MiMind

About the project

Mental ill-health constitutes a significant public health challenge in the European Union, not only for individuals but also for social protection systems and the overall economy. Migrants, refugees and internally displaced people often encounter psychological challenges stemming from pre-migration traumatic experiences and distress due to their recent arrival in a new country or settlement.

MiMIND aims at promoting good mental health and preventing mental health problems among migrants, refugees, and internally displaced people from Ukraine through the methodological support of the integration and essential services (healthcare and social care, education and employment), often being displaced people’s only contact to and support in the new host environment. 5 partners from 3 countries will collect and adapt existing EU and global best and promising practices, approaches, tools and implementable research results on mental health assessment and promotion, and incorporate them into two Codes of Good Practices, supporting integration services. Partners will test elements of these Codes in pilot actions in Hungary, Romania and Ukraine, promoting mental health in family-based interventions, in a school setting and in primary health care.

Our Main Activities

The MiMIND project follows three main steps:

  1. BEST PRACTICES. Identifying, collecting best practises, in the field of mental health assessment & promotion.
  2. COP. Development of the Code of Good Practice on Migrants’ and Refugees / IDPs’ Mental Health Assessment & promotion.
  3. PILOT. Implementation of pilot actions in Hungary, Romania and Ukraine.
  4. RECOMMENDATIONS, GUIDELINES. Recommendations, for primary health care professionals, guidelines on mental health disorders detection and mental health promotion.

Impact

Short-term impact

The short-term impact of the project will be felt through the results of the pilot activities. Although the aim of the project is to promote good mental health and prevention of mental health problems of migrants, refugees and internally displaced people from Ukraine by providing methodological support to integration and essential services in mental health assessment and promotion and mental disorders management of displaced people, through the testing of elements of the developed methodologies, namely the Code of Good Practice on mental health assessment (COP-MHA) and the Code of Good Practice on mental health promotion (COP-MHP), displaced people from Ukraine (and in some cases from other nations) will experience the project’s impact first-hand during the project period.

Based on available data, in Hungary around 50 refugees are expected to get involved in family-based psychosocial interventions via HCSOM’s integration program, running through 12 months. While in Romania, around 20 refugee children’s mental health will be supported by SAMR through tested best practices and tools of the COP-MHP in school settings, addressing not only children but their environment as well. In the Ukrainian pilot FMC aims to reach and engage around 100 GPs from the Transcarpathian region, who provide primary
health care to about 200.000 inhabitants.

Nevertheless, the project aims to have a direct impact on the practices of professionals in integration services and in primary health care in Ukraine.

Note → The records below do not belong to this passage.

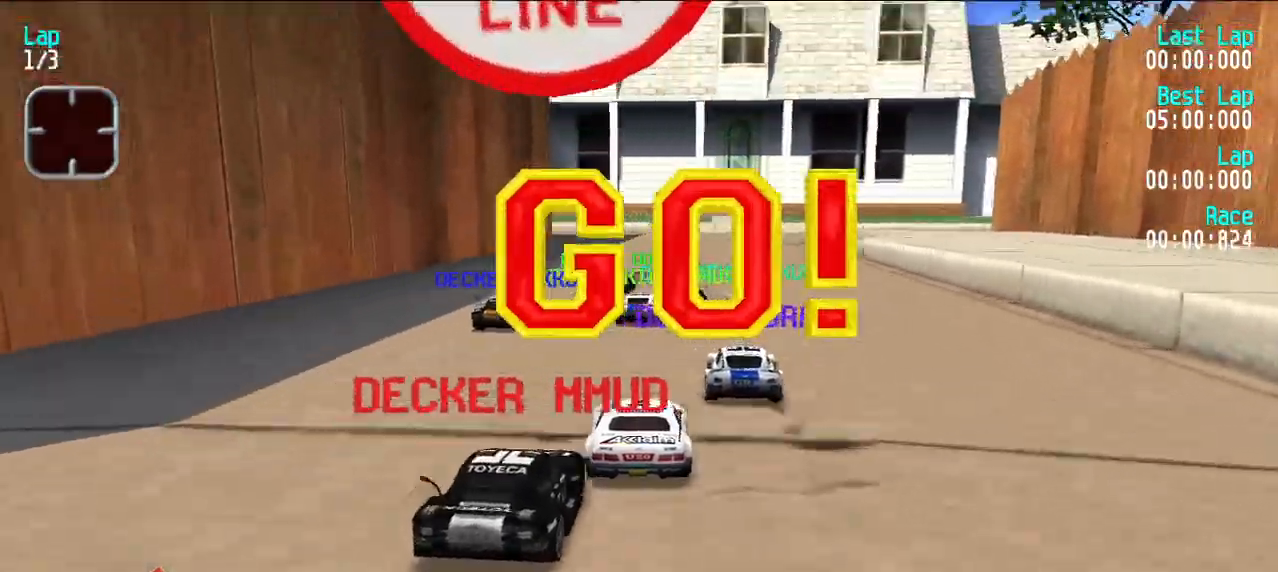
{"keys": ["e"], "events": [[350, "u", "down"], [400, "u", "up"]]}
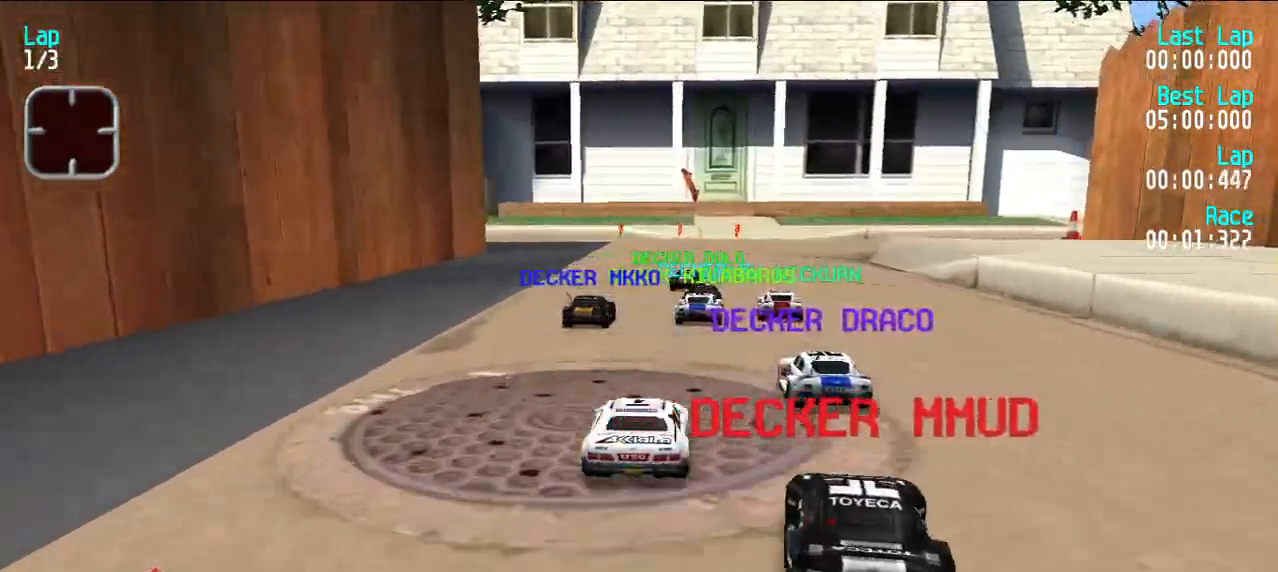
{"keys": ["e", "u"], "events": [[367, "u", "down"], [450, "u", "up"], [500, "u", "down"]]}
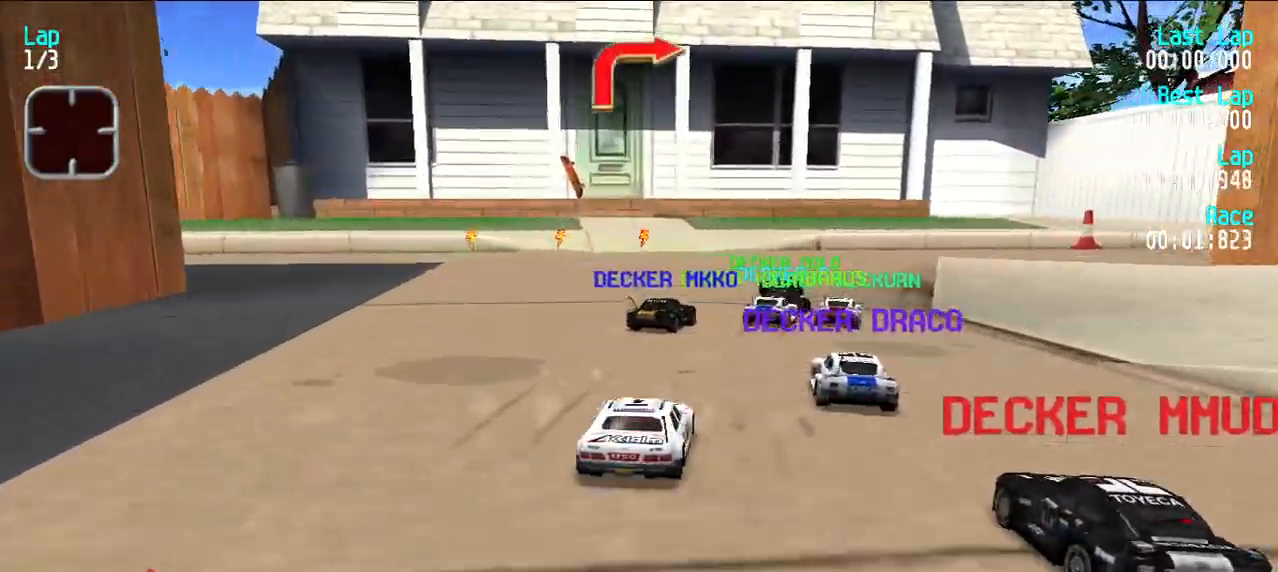
{"keys": ["e", "u"], "events": [[100, "u", "up"], [133, "u", "down"]]}
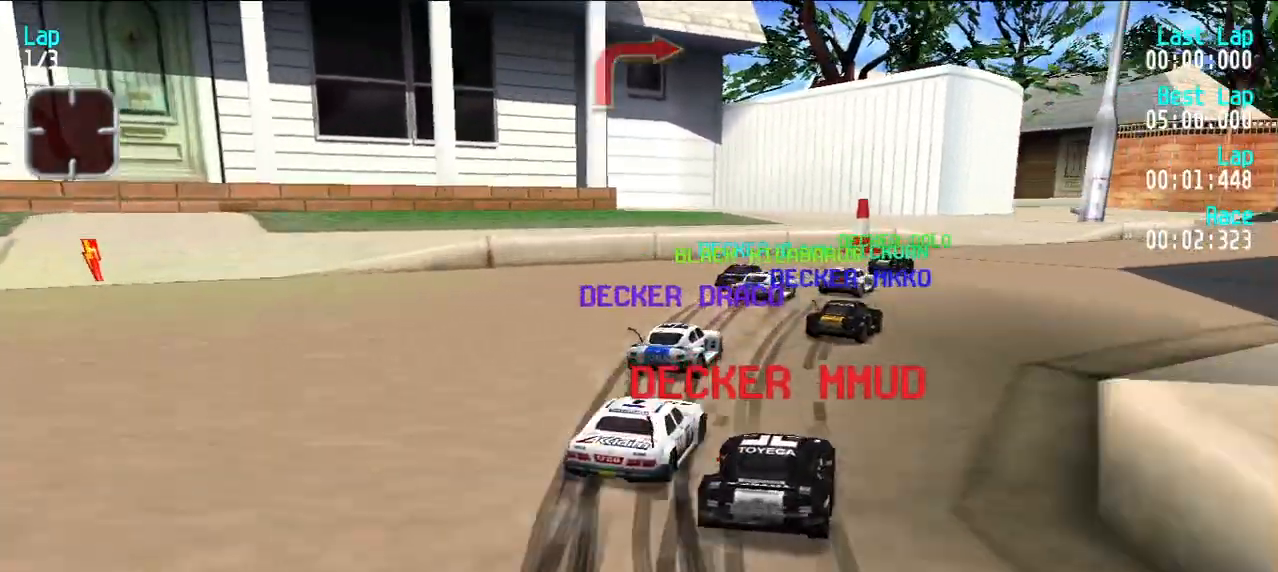
{"keys": ["e"], "events": [[217, "u", "up"], [350, "u", "down"], [383, "u", "up"]]}
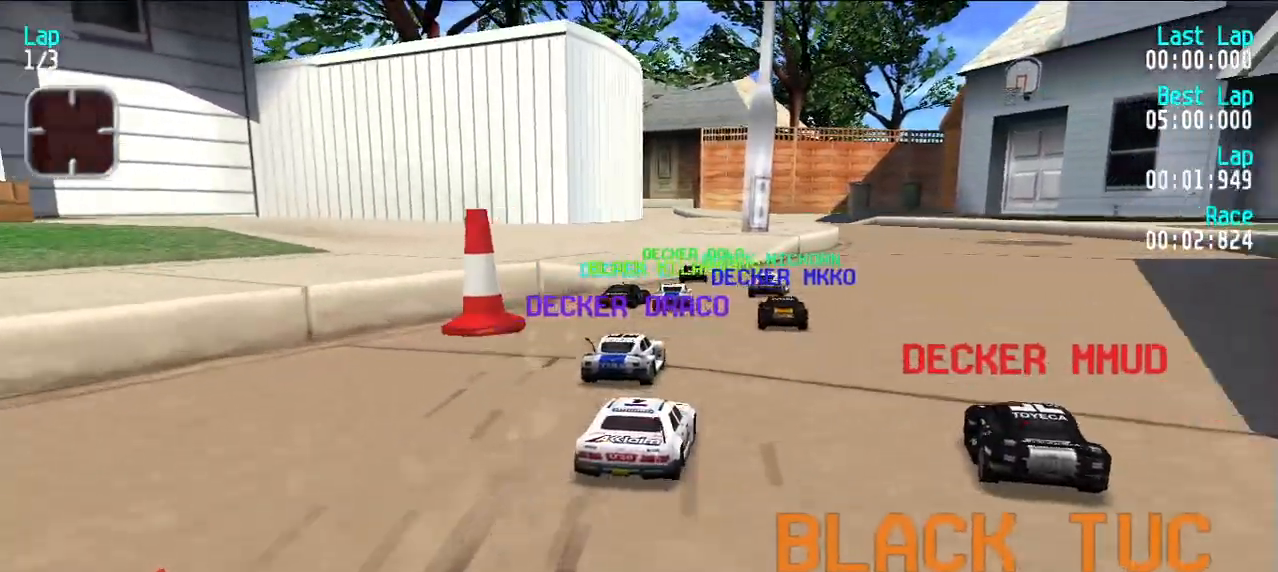
{"keys": ["e"], "events": [[33, "u", "down"], [83, "u", "up"]]}
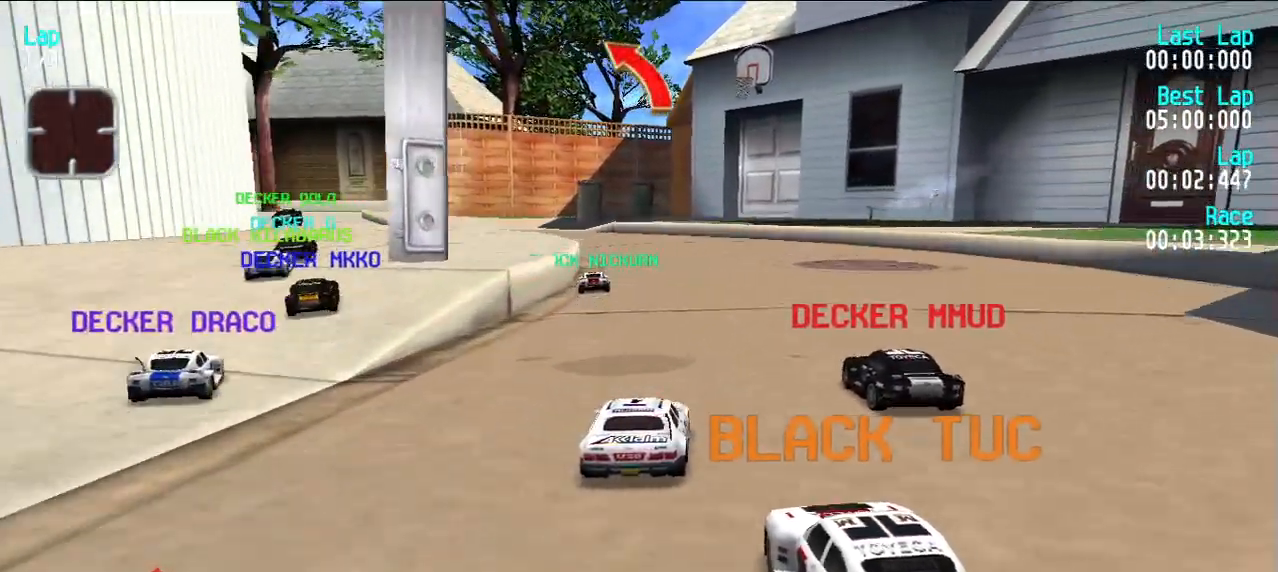
{"keys": ["e"], "events": [[100, "y", "down"], [150, "y", "up"], [433, "y", "down"], [483, "y", "up"]]}
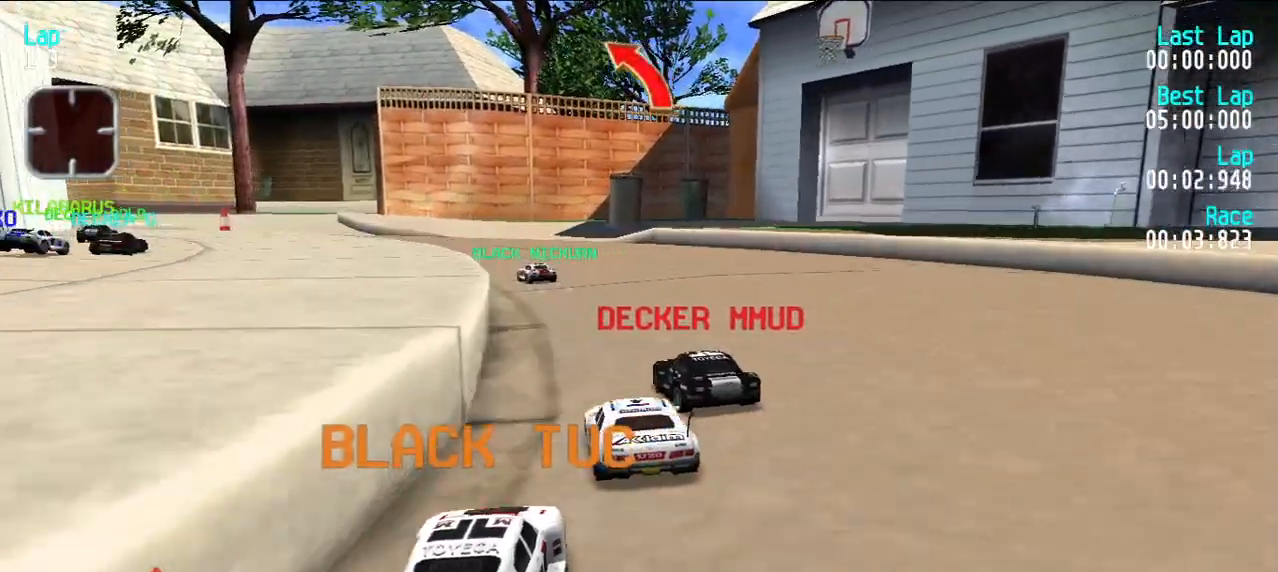
{"keys": ["e"], "events": [[67, "y", "down"], [150, "y", "up"], [200, "y", "down"], [300, "y", "up"], [383, "y", "down"], [433, "y", "up"]]}
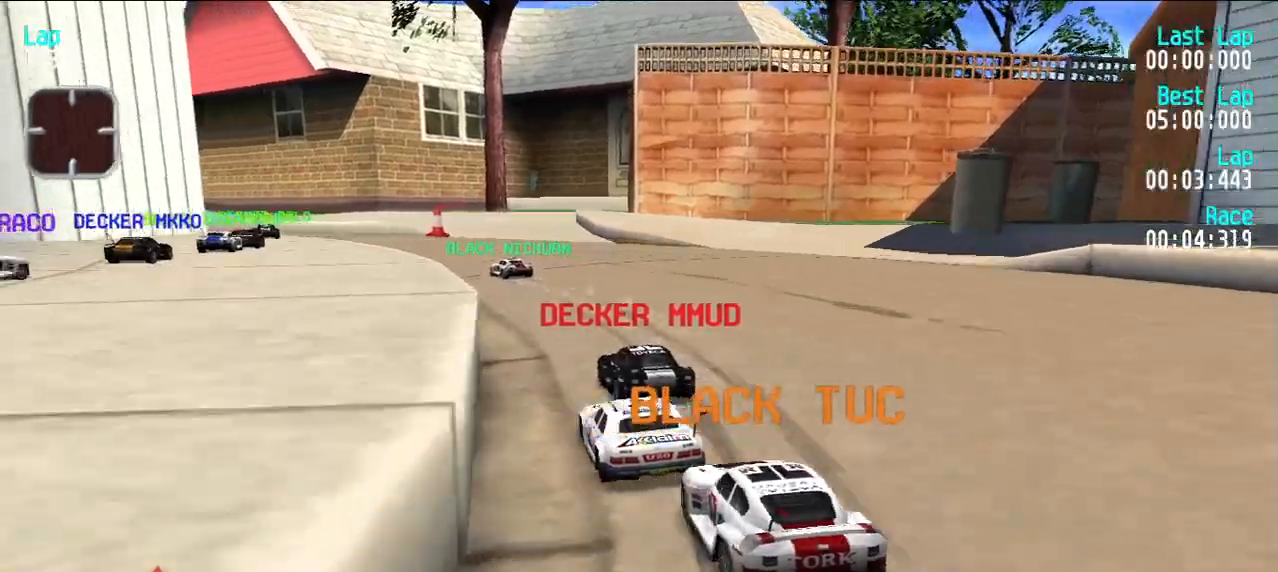
{"keys": ["e", "y"], "events": [[33, "y", "down"], [83, "y", "up"], [167, "y", "down"], [267, "y", "up"], [367, "y", "down"], [400, "y", "up"], [500, "y", "down"]]}
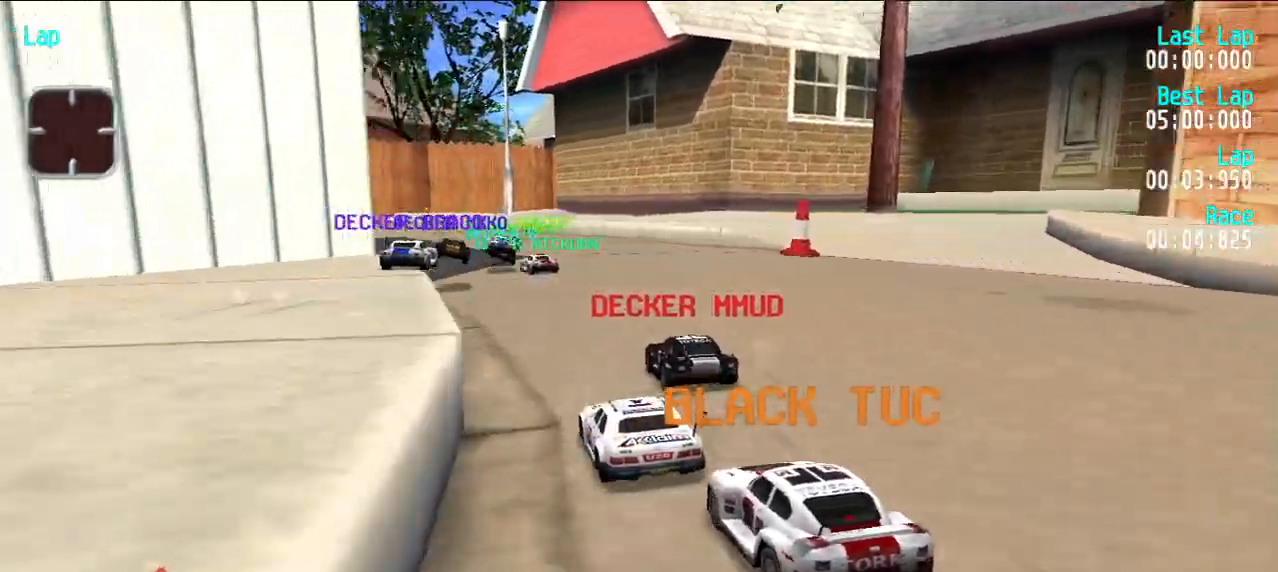
{"keys": ["e"], "events": [[100, "y", "up"]]}
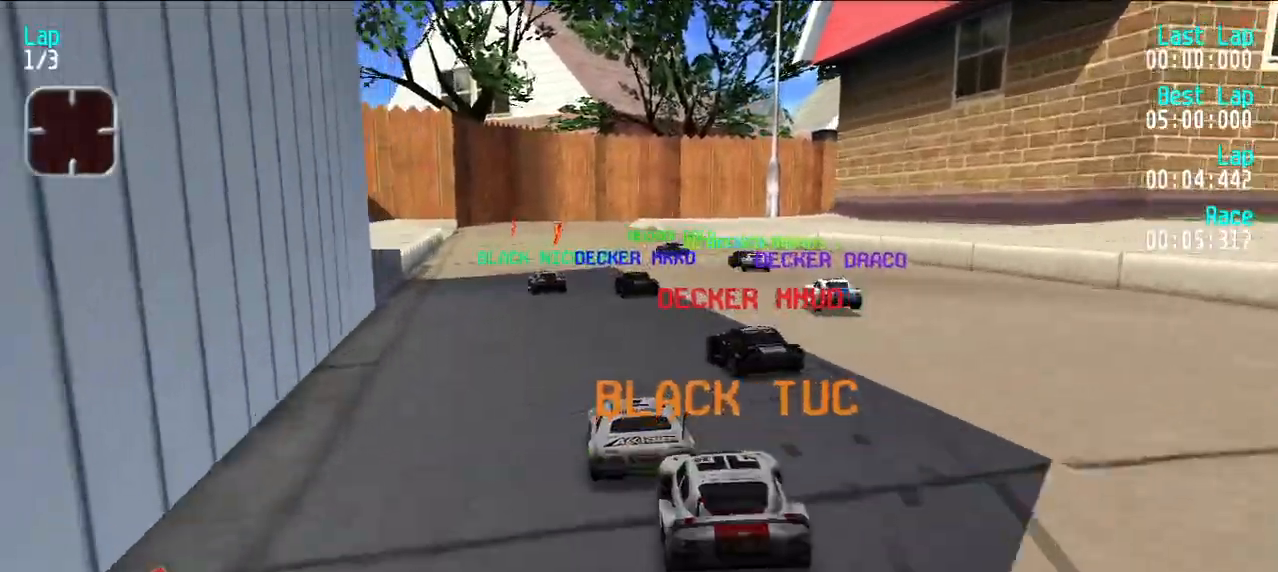
{"keys": ["e"], "events": []}
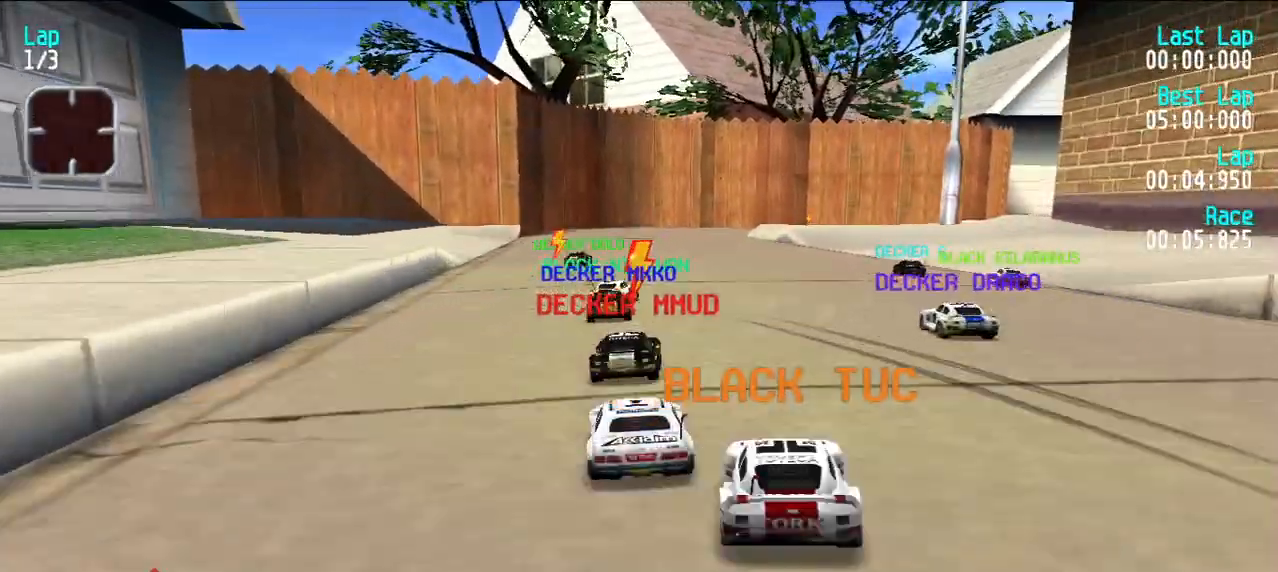
{"keys": ["e"], "events": [[83, "u", "down"], [117, "u", "up"], [417, "u", "down"], [500, "u", "up"]]}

While through the pilot actions mainly Ukrainian, but also other nationality refugees will be involved in the project, the real change will be felt in the adjusted practices of the above mentioned services, creating a much more lasting effect and enabling the mental health promotion of a much wider spectrum of refugees.

Through the extensive dissemination activities even beyond project implementation, thanks to GAMIAN’s network of members and its embeddedness into the EU policy arena and to the continuous synergy work with the ongoing JA Healthier Together – Mental Health, organisations involved in integration and essential services across Europe will get notice of the methodologies developed, serving as a methodological guideline for them, supporting their efforts in mental health promotion and prevention of mental disorders.

Medium-term impact (3-5 years)

In the medium term, the COP-based practices in integration services in Hungary and Romania and primary health care in Ukraine are expected to be solidified and entirely integrated, which leads to supporting 300 refugees on yearly average in their mental well-being in Hungary and Romania, and around 200.000 people living in Ukraine.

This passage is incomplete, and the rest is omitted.